Supplied text:

------------

One of the less orthodox views of the effect of drugs like heroin is that the addiction experience is largely a myth.

Stanton Peel is a prominent exponent of this viewpoint. The claim is that the horrors of withdrawal are exaggerated and largely due to drug users seeing themselves as ‘victims’ who do not wish to take responsibility for their actions. Users have internalised the view, propounded by the medical profession, that they need drugs to function. As a corollary the supposed addict has much greater freedom to choose than is commonly claimed. For example, a life of crime is not forced on an addict by their addiction – more plausibly they were criminals before they began using drugs. Indeed most of the econometric work examining the causal links between drug use and criminality support this view.

Jim Bugden forwarded to me a succinct recent statement of this type of viewpoint by Theodore Dalrymple in the Wall Street Journal. I’d be very interested in comments on it. These types of commentators are either identifying serious flaws in the way we think of addiction issues or have totally lost the plot.

15 comments to Myth of addiction

  • Uncle Milton

    If heroin isn’t terribly addictive, and if it doesn’t cause crime, then consumption of heroin should be just as legal as consumption of alcohol and tobacco.

    The illegality of heroin concentrates huge profits in the hands of a small number of people who are prepared to, and do, murder others to keep those profits; consumes vast law enforcement resources in a largely futile attempt to control the heroin trade, and leads inevitably to corruption amongst some police and customs officers.

  • conrad

    Even if all or most of the effects were psychological (which they are for many drugs), I don’t particularily see why this means we should see the process of withdrawal as easy. People’s perception is their perception — and if it happens to be mental states that cause people to find it difficult to give up drugs, I don’t see why we shouldn’t accept that as a legitamate reason.

  • FXH

    My understanding from observation and talking to people is that for many withdrawal from a heavy heroin habit can be a bit like a bad bout of the ‘flu. Sweating, aches and pains and vomitting etc but it passes in a week.

    I see no reason not to assist people with a bit of symptom reduction and health assistance during this phase, but it’s no big deal medically.

    However many also say it is no worse, or even easier, than giving up cigarettes or coffee. And you don’t accidently get a heroin habit, you have to work at it for a year or so.

    Most who are described as “addicts” aren’t addicts in any real sense, only shooting up a few times a week when they have the $.

    I’d be happy to give people heroin to be administered by health clinics if they were registered. But it is complicated, it’s not just a legal or not legal choice. Just as we can all use the roads pretty much anytime we like there are still a myriad of rules and regulations and customs we observe – they have emerged over the years through discussion and experience.

    The whole addiction thing has been over worked, however just as there is a small percent of people who will have instant reactions to peanuts or gluten there will be some others who have a strong inherent (perhaps genetic) propensity to have alcohol or heroin inside their bloodstream for most of the day – not just occassionally.

  • FXH

    I alway have found Dalrymple entertaining, sometimes enlightening in his word paintings but often not much use with his solutions.

------------

Supplied records:
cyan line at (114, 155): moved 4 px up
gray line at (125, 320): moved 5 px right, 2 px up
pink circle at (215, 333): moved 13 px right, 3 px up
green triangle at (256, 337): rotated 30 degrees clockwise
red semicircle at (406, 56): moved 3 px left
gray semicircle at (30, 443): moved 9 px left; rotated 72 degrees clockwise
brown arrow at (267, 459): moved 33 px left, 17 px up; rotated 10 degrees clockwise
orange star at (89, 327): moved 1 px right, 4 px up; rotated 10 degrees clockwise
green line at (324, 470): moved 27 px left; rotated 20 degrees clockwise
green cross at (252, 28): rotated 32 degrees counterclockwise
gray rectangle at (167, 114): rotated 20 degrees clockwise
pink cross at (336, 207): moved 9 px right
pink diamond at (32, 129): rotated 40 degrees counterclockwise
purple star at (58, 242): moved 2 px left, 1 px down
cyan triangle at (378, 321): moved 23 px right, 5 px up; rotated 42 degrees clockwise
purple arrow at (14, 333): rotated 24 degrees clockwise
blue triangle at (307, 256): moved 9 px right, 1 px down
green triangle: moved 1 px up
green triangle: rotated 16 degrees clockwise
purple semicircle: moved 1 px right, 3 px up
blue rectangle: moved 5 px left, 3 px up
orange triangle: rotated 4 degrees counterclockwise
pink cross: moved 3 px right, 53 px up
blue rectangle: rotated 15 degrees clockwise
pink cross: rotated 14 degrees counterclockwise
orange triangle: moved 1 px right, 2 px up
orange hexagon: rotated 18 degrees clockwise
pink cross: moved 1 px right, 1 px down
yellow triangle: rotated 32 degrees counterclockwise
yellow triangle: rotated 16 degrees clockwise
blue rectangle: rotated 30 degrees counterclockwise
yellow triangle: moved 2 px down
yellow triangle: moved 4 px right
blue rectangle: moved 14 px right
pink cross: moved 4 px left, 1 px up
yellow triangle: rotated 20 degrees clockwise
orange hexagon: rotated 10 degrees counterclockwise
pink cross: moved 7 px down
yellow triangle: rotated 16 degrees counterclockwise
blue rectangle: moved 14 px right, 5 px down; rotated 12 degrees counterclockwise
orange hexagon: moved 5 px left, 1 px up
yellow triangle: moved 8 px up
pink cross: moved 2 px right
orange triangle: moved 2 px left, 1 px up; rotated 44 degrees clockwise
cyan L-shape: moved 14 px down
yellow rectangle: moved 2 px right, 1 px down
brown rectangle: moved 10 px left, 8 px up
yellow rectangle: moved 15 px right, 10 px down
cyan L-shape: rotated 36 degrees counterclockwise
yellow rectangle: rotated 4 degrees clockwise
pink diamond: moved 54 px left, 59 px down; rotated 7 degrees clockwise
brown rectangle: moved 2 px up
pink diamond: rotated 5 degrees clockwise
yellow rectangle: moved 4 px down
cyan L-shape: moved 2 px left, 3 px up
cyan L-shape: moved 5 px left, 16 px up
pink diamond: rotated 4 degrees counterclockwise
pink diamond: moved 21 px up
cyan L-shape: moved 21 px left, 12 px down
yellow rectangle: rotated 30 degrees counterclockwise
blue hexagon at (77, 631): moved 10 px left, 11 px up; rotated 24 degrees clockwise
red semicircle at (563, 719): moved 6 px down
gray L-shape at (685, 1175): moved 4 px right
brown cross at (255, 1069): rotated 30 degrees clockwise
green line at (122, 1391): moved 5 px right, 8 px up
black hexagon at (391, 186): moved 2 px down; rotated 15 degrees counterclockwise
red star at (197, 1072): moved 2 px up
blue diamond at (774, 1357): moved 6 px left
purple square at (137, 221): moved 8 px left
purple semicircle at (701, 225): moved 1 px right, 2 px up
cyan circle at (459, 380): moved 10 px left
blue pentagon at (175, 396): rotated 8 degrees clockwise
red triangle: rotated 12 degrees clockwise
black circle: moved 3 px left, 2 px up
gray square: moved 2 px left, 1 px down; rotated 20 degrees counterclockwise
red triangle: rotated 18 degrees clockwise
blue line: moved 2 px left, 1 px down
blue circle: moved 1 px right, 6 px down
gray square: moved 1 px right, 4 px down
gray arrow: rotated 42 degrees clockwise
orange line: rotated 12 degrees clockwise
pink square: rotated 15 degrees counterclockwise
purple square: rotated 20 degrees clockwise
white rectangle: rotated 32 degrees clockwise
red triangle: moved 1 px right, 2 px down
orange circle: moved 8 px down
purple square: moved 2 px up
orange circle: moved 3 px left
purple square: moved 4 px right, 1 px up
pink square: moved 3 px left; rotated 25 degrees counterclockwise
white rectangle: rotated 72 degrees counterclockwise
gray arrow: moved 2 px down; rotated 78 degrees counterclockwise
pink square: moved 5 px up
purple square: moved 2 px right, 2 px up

------------

How to complete this task:
Please reproduce the passage of the heroin addiction text between "I see no reason" and "discussion and experience.", inclusive, with no changes.

Your solution:
I see no reason not to assist people with a bit of symptom reduction and health assistance during this phase, but it’s no big deal medically.

    However many also say it is no worse, or even easier, than giving up cigarettes or coffee. And you don’t accidently get a heroin habit, you have to work at it for a year or so.

    Most who are described as “addicts” aren’t addicts in any real sense, only shooting up a few times a week when they have the $.

    I’d be happy to give people heroin to be administered by health clinics if they were registered. But it is complicated, it’s not just a legal or not legal choice. Just as we can all use the roads pretty much anytime we like there are still a myriad of rules and regulations and customs we observe – they have emerged over the years through discussion and experience.